I would buy the tap, Never pass up an opportunity to buy more tools.  Metric taps are a must anyway, every things use them these days. But if you must! I would use corse.


----------



## MikeMc (Jul 11, 2015)

I'll go with coarse then. 
Thanks for the feedback.
MikeMc


----------



## wa5cab (Jul 11, 2015)

I don't understand why you would have to tap anything.  Although it's true that the ISO metric threaded fastener system is the poorest design ever on the planet, if you buy a Chinese chuck, that's what you are going to get.  So all that you need to buy is one proper size drill bit for the holes in the back plate, plus the screws.  There are no holes that you need to tap because they are all already tapped..

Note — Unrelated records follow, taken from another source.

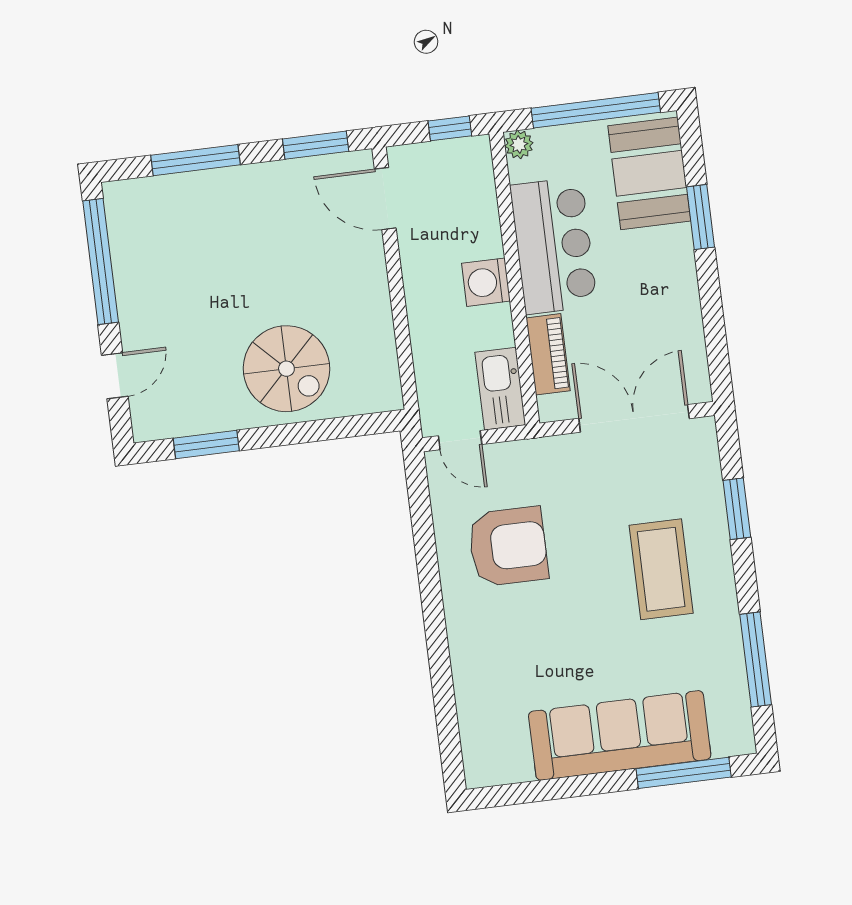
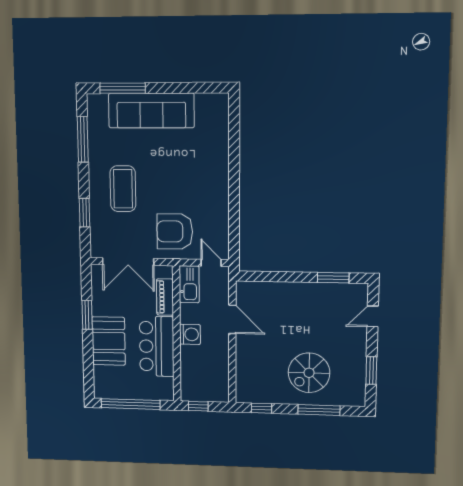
window: (316, 145) -> (262, 408), width x0.67
plant: (519, 145) -> (167, 394), removed
booth: (649, 173) -> (109, 341), moved
door: (385, 199) -> (232, 319), moved
window: (701, 217) -> (87, 315), moved
window: (101, 262) -> (371, 370), width x0.47
spiral stairs: (286, 369) -> (309, 373), moved, turned -90
armchair: (508, 547) -> (175, 231), moved

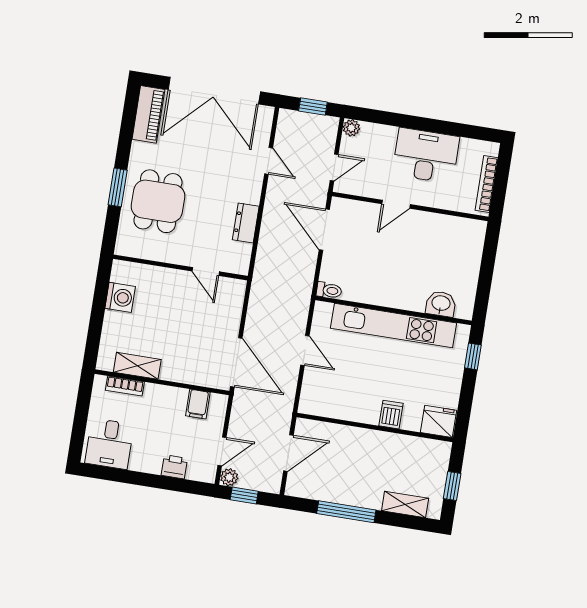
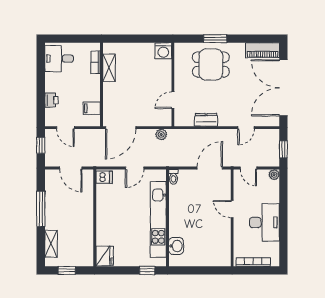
washing machine: (120, 297) -> (163, 51), moved
dishwasher: (391, 415) -> (104, 177), moved
plant: (229, 477) -> (161, 134), moved

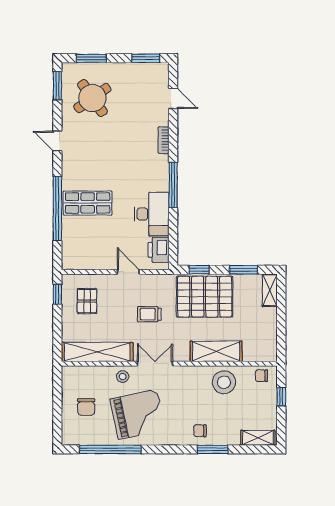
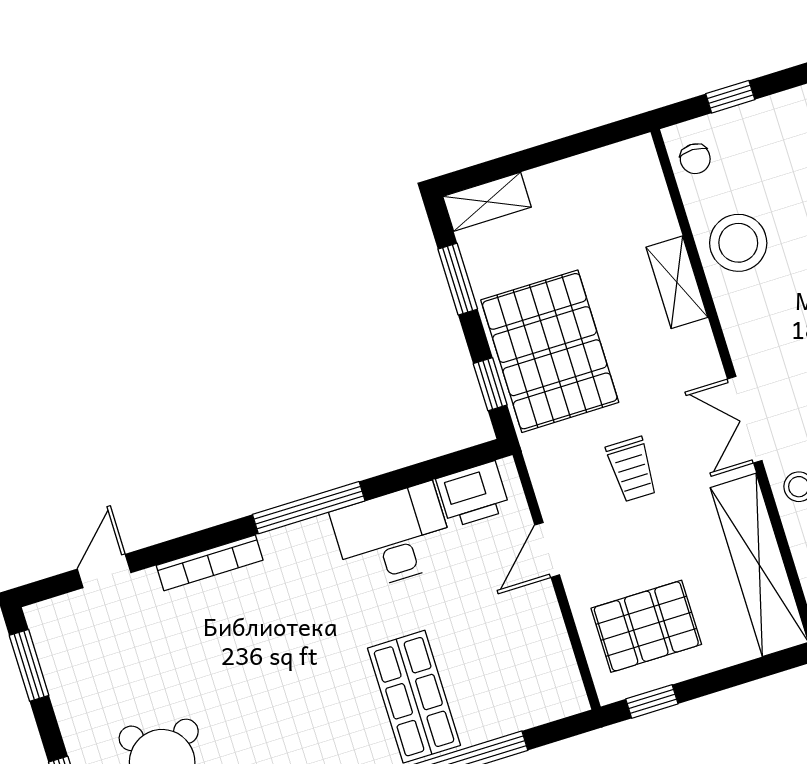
bookcase: (164, 140) -> (210, 563), width x1.56
pallet: (87, 301) -> (646, 626), width x1.50, depth x1.42
shelving: (216, 351) -> (677, 282), width x0.67, depth x0.75

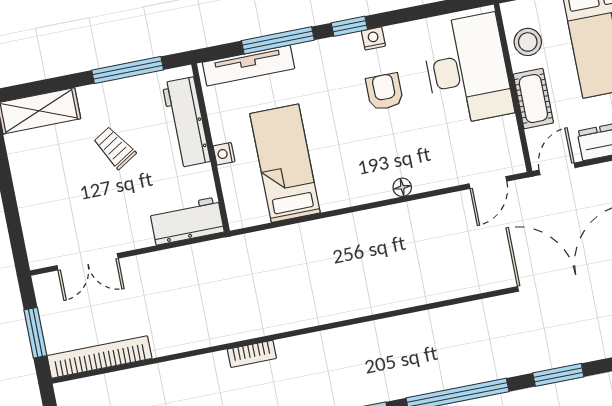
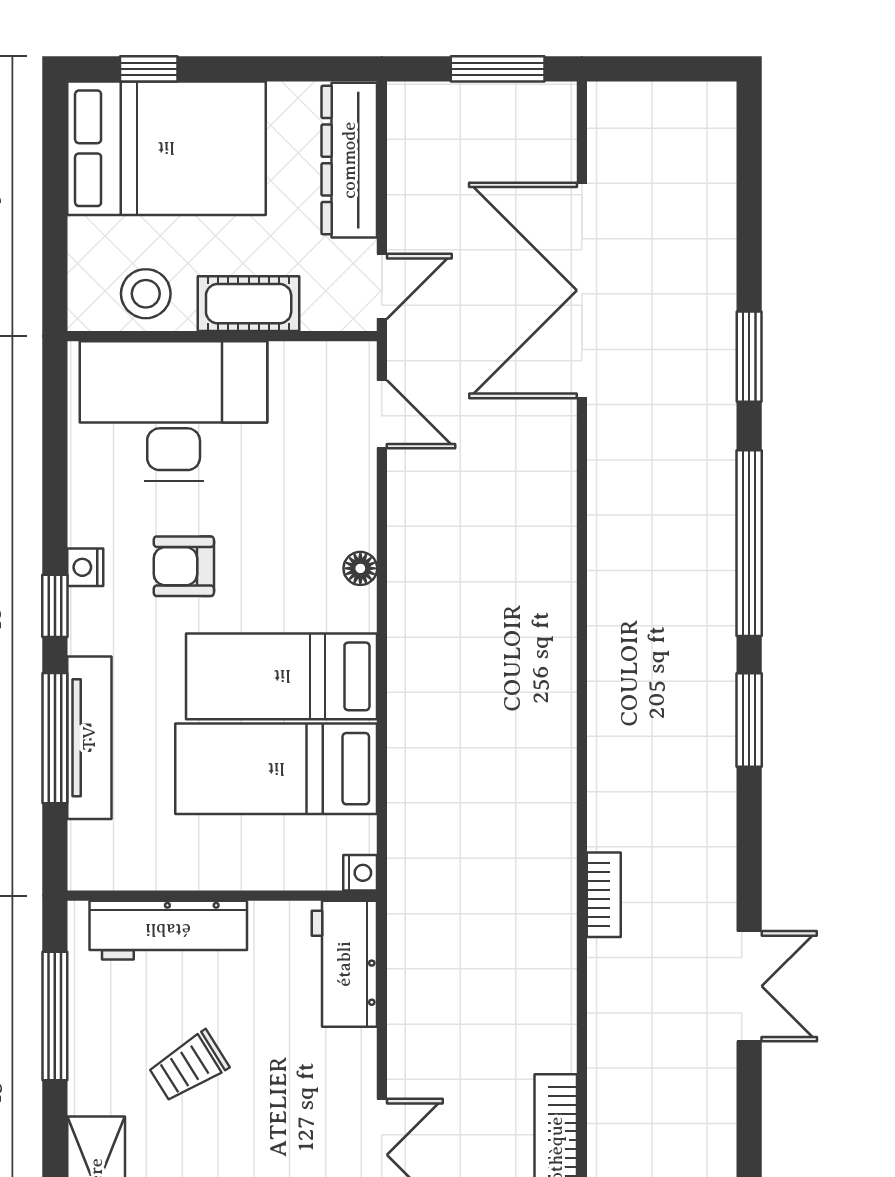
tv unit: (248, 66) -> (89, 738), moved
nightstand: (224, 154) -> (360, 873), moved, turned -90
bed: (335, 156) -> (282, 676), added
door: (557, 169) -> (382, 286), swing flipped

Also, if the screws are about 10 thou larger than 3/8". they must be M10's.  If you do try to convert the chuck to UN threads, you can't use 7/16-14 UNC because the cleaned up hole will already be too large.  You might just barely get away with 7/16-20 UNF.  The holes are likely to be too shallow for either 1/2-13 UNC or 1/2-20 UNF.  Minimum recommended hole depth is generally 1.5 D full thread, and 2D would be much safer.  I certainly would not risk drilling the holes any deeper.  No telling what you might drill into.


----------



## MikeMc (Jul 11, 2015)

Well it turns out this Chinese chuck is front mount so the backplate must be drilled and tapped.
Thanks for sharing your thoughts.
MikeMc


----------



## wa5cab (Jul 12, 2015)

OK.  In that case, I would use 3/8"-24.  The screws don't position the chuck relative to the back plate.  That is usually done by the spigot on the back plate fitting into the counter bore on the back of the chuck.  Or the gender may be reversed.  Unless the chuck is a Buck (Set True, or several other names) style, but most if not all of those come with a back plate already attached..


----------



## chevydyl (Jul 19, 2015)

i just finished an adapter to adapt a Bison direct mount D1-6 3jaw to my 12" atlas threaded spindle, i started with raw cast iron round stock 7-5/8 diameter, i drilled into the chuck and tapped it 1/2-13, i chose coarse threads mainly because thats what home depot had in the cap screws, otherwise i woulda went fine for the high clamping force although my adapter plate i made had the 7deg taper turned onto it that locks into the chuck perfectly.....


----------



## 4GSR (Jul 27, 2015)

All of my Buck Adjust A True chucks are mounted with 3/8-16 SOC HD CAP Screws, so is the chuck on my super spacer and a couple more chucks I have.  So yes, coarse threads are fine for fasteners to secure chucks to back plates!  I've mounted large massive 4-jaw hollow spindle chucks on A-20 spindle mounts using 1"-8 UNC socket head cap screws, too!


----------